*** Opening Records provided ***
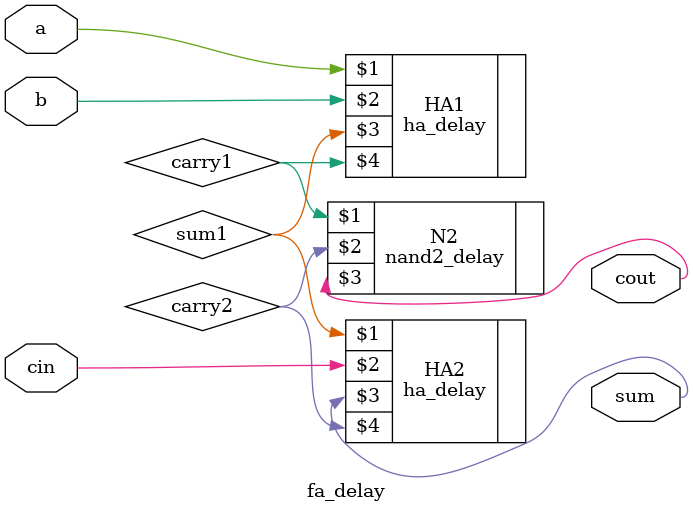
<source format=sv>
module fa_delay (
    input wire a,
    input wire b,
    input wire cin,
    output wire sum,
    output wire cout
);
// Intermediate signals
logic sum1, carry1, carry2;

// Instantiate the first half adder
ha_delay HA1 (a, b, sum1, carry1);

// Instantiate the second half adder
ha_delay HA2 (sum1, cin, sum, carry2);

// Instantiate the two-input NAND gate for the carry out
nand2_delay N2 (carry1, carry2, cout);

endmodule
</source>
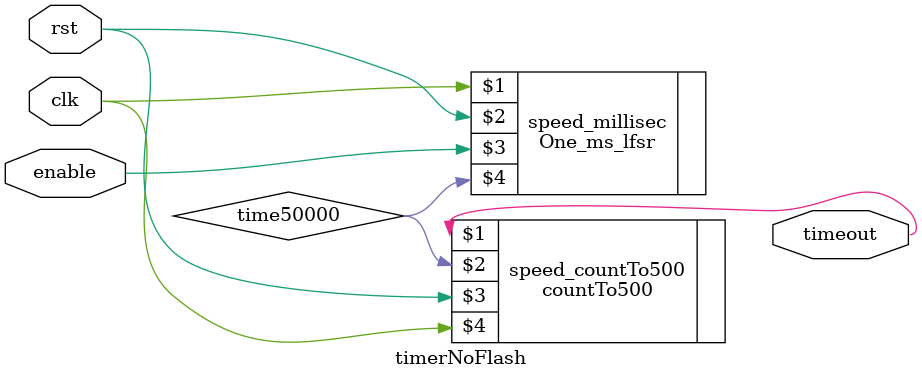
<source format=v>
module timerNoFlash(timeout, enable, rst, clk);
input rst, clk, enable;
output timeout;
wire time50000;

One_ms_lfsr speed_millisec(clk, rst, enable, time50000);
countTo500 speed_countTo500(timeout, time50000, rst, clk);


endmodule 
</source>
*** Closing Records provided ***
(The task): Across the records above, tally the lines that contain "input" and return the number alone.

(Response area): 5